The claim that scissor statements are dangerous is itself a scissor statement: I think it’s obviously false, and will fight you over it. Social interaction is not that brittle. It is important to notice the key ruptures between people’s values/beliefs. Disagreements do matter, in ways that sometimes rightly prevent cooperation.
World population is ~2^33, so 33 independent scissor statements would set you frothing in total war of everyone against everyone. Except people are able to fluidly navigate much, much higher levels of difference and complexity than that. Every topic and subculture has fractal disagreements, each battle fiercely fought, and we’re basically fine. Is it productive to automatically collaborate on a project with someone who disagrees with your fundamental premises? How should astronomy and astrology best coexist, especially when one of the two is badly out-numbered?
Vigorous, open-ended epistemic and moral competition is hard. Neutrality and collaboration can be useful, but are always context-sensitive and provisional. They are ongoing negotiations, weighing all the different consequences and strategies. A fighting couple can’t skip past all the messy heated asymmetric conflicts with some rigid absolutes about civil discourse.
I expect you already know this, but, the role of activists is not the same as the role of experts, and that’s okay. You will never know everything relevant to the situation you’re hoping to intervene in. Even if you did, institutions ignore their own environmental experts all the time. Usually, you aren’t there as some sort of policy consultant, you’re there to pressure their interests into alignment with yours. Even if you have zero clue what other constraints they are balancing, it can still be reasonable to loudly voice your problems; you are yourself one of their constraints. (There’s actually an analogy you could make with price signals, where the buyer and seller don’t need to know the other’s budget calculations, they just need to freely pursue their goals against one another.)

____

■ Requests:
1. Answer these questions about the essay on scissor statements:
(a) What figure does it give for world population?
(b) What does it say neutrality and collaboration always are?
(c) What does it say an activist is, from the institutions' point of view?
2. Return every line of the data entries unchanged, but leave out the picture lines.
The essay on scissor statements and the data entries have no connection to each other.

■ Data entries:
____

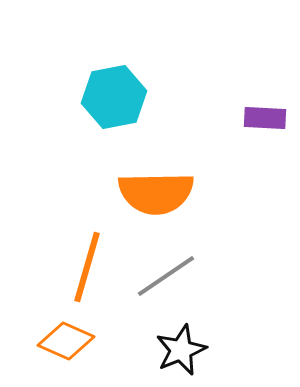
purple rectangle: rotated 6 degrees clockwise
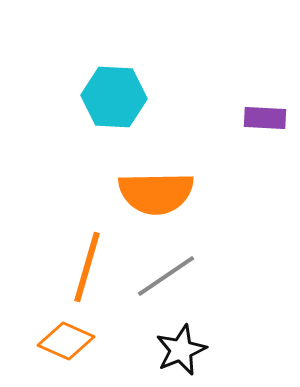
cyan hexagon: rotated 14 degrees clockwise
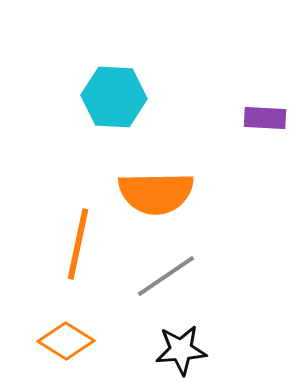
orange line: moved 9 px left, 23 px up; rotated 4 degrees counterclockwise
orange diamond: rotated 8 degrees clockwise
black star: rotated 18 degrees clockwise
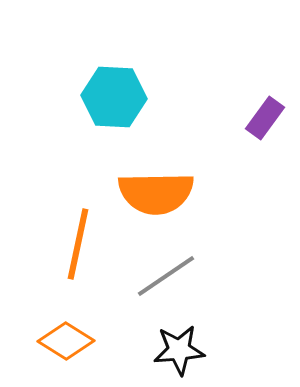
purple rectangle: rotated 57 degrees counterclockwise
black star: moved 2 px left
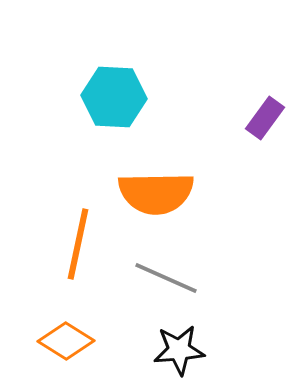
gray line: moved 2 px down; rotated 58 degrees clockwise
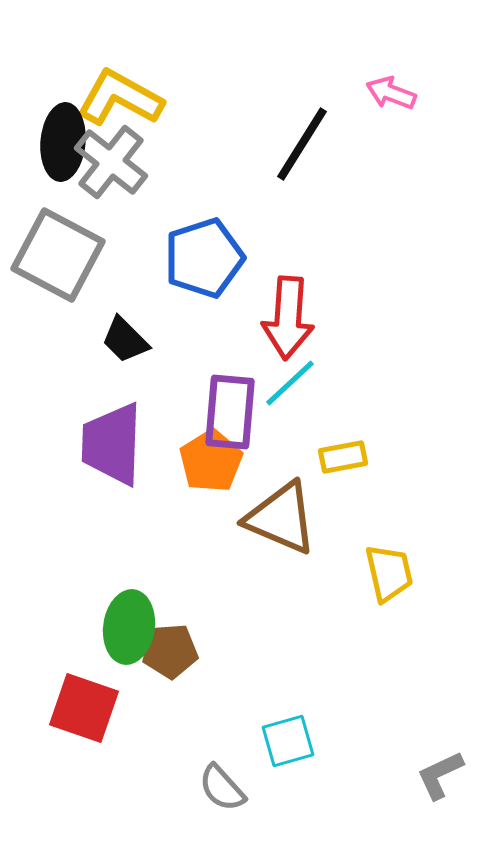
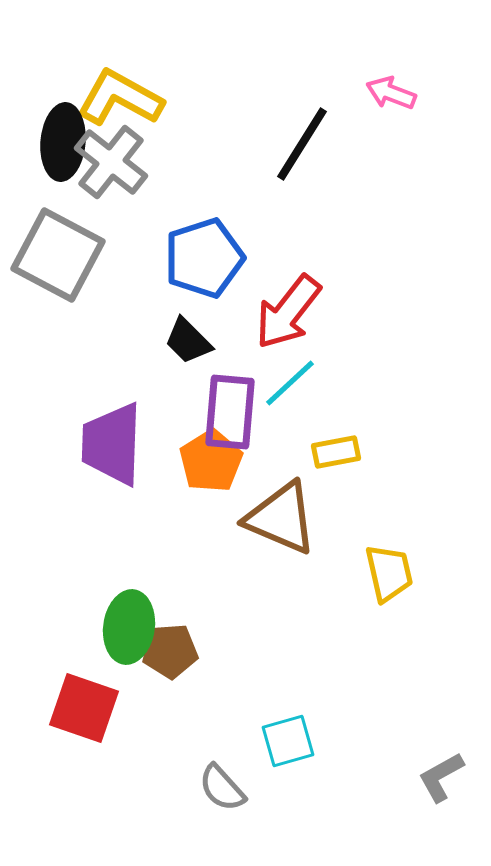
red arrow: moved 6 px up; rotated 34 degrees clockwise
black trapezoid: moved 63 px right, 1 px down
yellow rectangle: moved 7 px left, 5 px up
gray L-shape: moved 1 px right, 2 px down; rotated 4 degrees counterclockwise
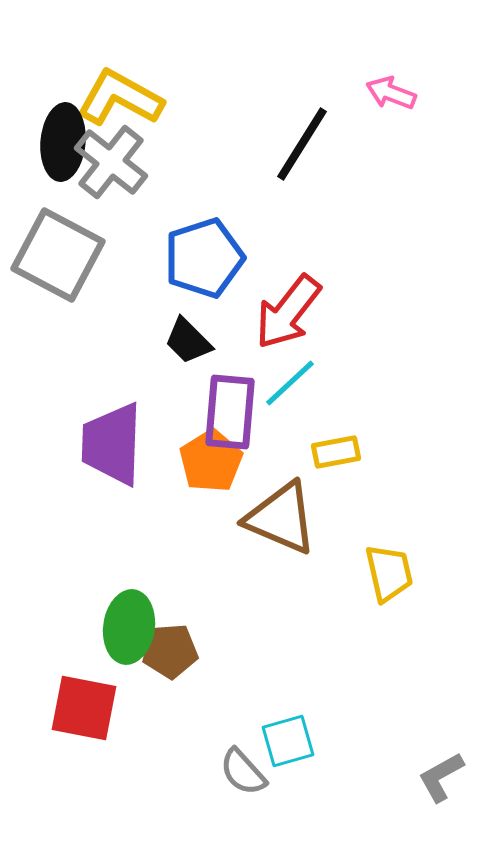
red square: rotated 8 degrees counterclockwise
gray semicircle: moved 21 px right, 16 px up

____

■ Responses by task:
1.
(a) About 2^33.
(b) Context-sensitive and provisional.
(c) One of their constraints.

2.
purple rectangle: rotated 6 degrees clockwise
cyan hexagon: rotated 14 degrees clockwise
orange line: moved 9 px left, 23 px up; rotated 4 degrees counterclockwise
orange diamond: rotated 8 degrees clockwise
black star: rotated 18 degrees clockwise
purple rectangle: rotated 57 degrees counterclockwise
black star: moved 2 px left
gray line: moved 2 px down; rotated 58 degrees clockwise
red arrow: moved 6 px up; rotated 34 degrees clockwise
black trapezoid: moved 63 px right, 1 px down
yellow rectangle: moved 7 px left, 5 px up
gray L-shape: moved 1 px right, 2 px down; rotated 4 degrees counterclockwise
red square: rotated 8 degrees counterclockwise
gray semicircle: moved 21 px right, 16 px up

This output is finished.